The Great Pyramid was built for King Khufu, and it remains today as a strong microcosm for the society, politics, and religion of ancient Egypt. King Khufu, who was the second king of the Fourth Dynasty of his family, reigned from around 2589 to 2566 B.C.E. The construction of this very powerful, often ruthless tyrant’s pyramid most likely began right after he took the throne. 1 The inner casing of the monument consists of 2.3 million low-grade limestone blocks, each weighing from two to fifteen tons. Serving as an outer casing and covering for the inner walls, fine white limestone was used. The first-rate ivory Turah limestone was difficult to quarry, as it was often rare and far away from the building sites. The large chunks of stone were moved to the pyramid site on huge wooden carts pulled by oxen. The floors were composed of basalt, alabaster, and sparse pink granite. 2 Over time, many theses have been created to explain how the towering memorial was built. Perhaps the most common included a workforce of twenty-thousand men during a twenty year period. The most reasonable explanation of how the ancient Egyptians moved the gargantuan blocks on the pyramid is by a large sloping and encircling ramp that increased in height and length as the pyramid rose. The stone blocks were then hauled up it by means of wheels and levers. 3

There are various theories of why this monument was built. The most obvious was that it served as a tomb for the Great King Khufu and was constructed by the ancient Egyptian men. Geologist George Schoch and writer James McNally, however, believe that the pyramid was not built as a tomb, since no mummy has been found inside, and instead served for different mythological purposes throughout various eras. From 1500 to 5000 B.C.E. they predict that it was used for ritual training and initiation. 4 Another theory was that it served as a reverence site for the stars, particularly those in Orion’s belt and the Gods they represented. This will be discussed to more detail later.
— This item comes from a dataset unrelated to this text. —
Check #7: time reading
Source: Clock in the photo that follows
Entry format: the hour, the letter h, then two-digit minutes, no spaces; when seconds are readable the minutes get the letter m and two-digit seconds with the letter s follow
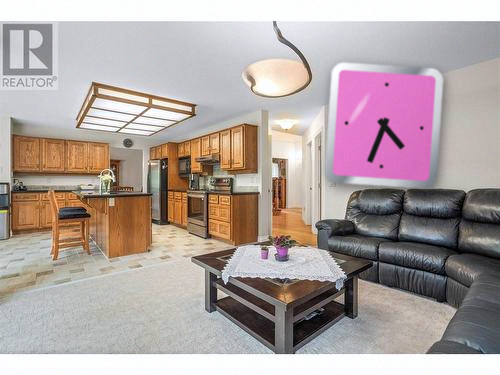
4h33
But, whether it was built as a tomb or a ritual place, the Great Pyramid of Giza displays some political particulars of the ancient Egyptian’s society as well. Without a strong central government, the memorial wouldn’t have been able to be built. The country was largely centralized by elite estates that helped provide the resources needed for the pyramid’s construction. On both a local and central level, high organization and powerful administration was needed to manage the workforce, resources, and tools for the construction.

Therefore, the ancient Egyptians had to have immense affluence to not only delve into the building the structures, but also the advanced mathematics and science that was involved in the building. Much of this prosperity came from the economy that was guided by the bureaucracy, meaning the government officials assessed the crops, reallocated the land, and collected part of the products as taxes. With this organization and just and equal system, ancient Egypt’s economy grew stronger. The society’s wealth developed from mostly agriculture, including vegetables, grain, cattle, pigs, goats, and fish were valuable entities in the market. Often run by wealthier noblemen, small factories that made linen and beer also contributed to the civilization’s...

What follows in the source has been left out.